La promotion et la défense des droits de l'Homme, ça vaut aussi, pour les droits des femmes, souvenons-nous du fameux aphorisme de Mme Merkel, auquel je souscris pleinement. Je co-présiderai demain un événement en soutien aux femmes afghanes pour condamner, avec nos partenaires présents, leur effacement de la société que leur impose le régime taliban. Je co-présiderai aussi mercredi une réunion des diplomaties féministes comme nous l'avions fait l'an dernier, avec l'Allemagne, l'Espagne, les Pays-Bas, le Chili et la Mongolie, où j'étais à la fin de mois de juin pour promouvoir la diplomatie féministe avec nombres d'homologues venant de plusieurs régions du monde.

La promotion et la défense de ces droits, cela vaut aussi pour les droits des personnes LGBT+. A ce titre, je participerai à la réunion organisée par mes collègues néerlandaise et argentin. Dans cette réunion comme eux, je porterai l'appel à mettre fin partout dans le monde à la criminalisation de l'homosexualité, c'est le principal axe d'effort pour nous sur ce thème. Et vous voyez que non seulement certains pays n'ont pas mis fin à cette criminalisation, mais que d'autres y procèdent, c'est absolument inacceptable. L'intolérable prend souvent racine dans l'intolérance, une occasion de plus de le rappeler donc ne l'oublions pas.

Enfin, j'inviterai également nos partenaires à rejoindre notre appel pour renforcer la protection du personnel humanitaire qui est un engagement constant de la France, avec toute la préoccupation qui s'attache à la multiplication d'actes contre le personnel humanitaire. Nous le ferons vendredi à l'occasion d'une réunion avec l'ONU et le CICR.

■ CONSIGNE 1: Relevez tous les pays désignés par leur nom dans le texte sur les droits de l'Homme.
■ CONSIGNE 2: Rédigez la suite du texte sur les droits de l'Homme, à partir de la phrase qui se termine par « avec l'ONU et le CICR. »

■ DONNÉES CI-DESSOUS:
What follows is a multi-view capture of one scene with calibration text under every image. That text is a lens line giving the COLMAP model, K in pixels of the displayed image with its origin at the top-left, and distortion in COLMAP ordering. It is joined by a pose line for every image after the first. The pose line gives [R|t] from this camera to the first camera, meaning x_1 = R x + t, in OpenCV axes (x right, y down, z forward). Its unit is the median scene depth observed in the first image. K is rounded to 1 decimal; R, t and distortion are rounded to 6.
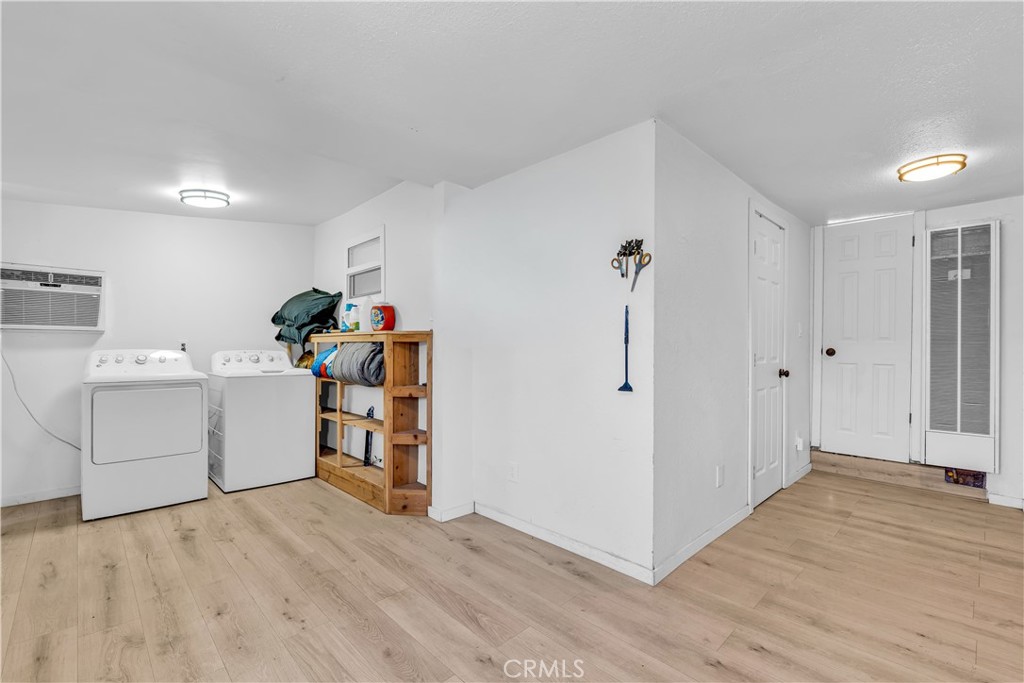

■ RÉPONSE 1:
- l'Allemagne
- l'Espagne
- les Pays-Bas
- le Chili
- la Mongolie
- la France

■ RÉPONSE 2:
Voici donc exposé à grands traits le programme de cette semaine et les axes d'effort qui seront les nôtres lors de cette Assemblée générale des Nations unies. Chaque ministre et secrétaire d'État a son programme particulier, mais tous l'auront pour appuyer les trois axes que je viens de vous décrire. Mme Zacharopoulou, par exemple, a participé hier à une réunion sur les femmes, vu que nous doublons notre soutien aux organisations féministes. Hervé Berville sera à mes côtés pour la signature du traité BBNJ. Aurélien Rousseau traitera des questions de santé, nous serons parfois ensemble, et parfois nous répartissons nos forces sur l'ensemble des segments qu'il faut couvrir. Agnès Pannier-Runacher sera à mes côtés vendredi pour l'entretien avec le président de la COP28, etc. Voilà donc notre plan d?action, quelques grandes lignes directrices, et les principaux éléments de notre programme. S'y ajoutent nombre de contacts bilatéraux, ou d'autres encore, je n'ai pas encore mentionné le traditionnel dîner d'hier soir sur le Proche-Orient par exemple qui se réunit toujours le dimanche soir avant l'ouverture du segment du haut-niveau de l'Assemblée générale.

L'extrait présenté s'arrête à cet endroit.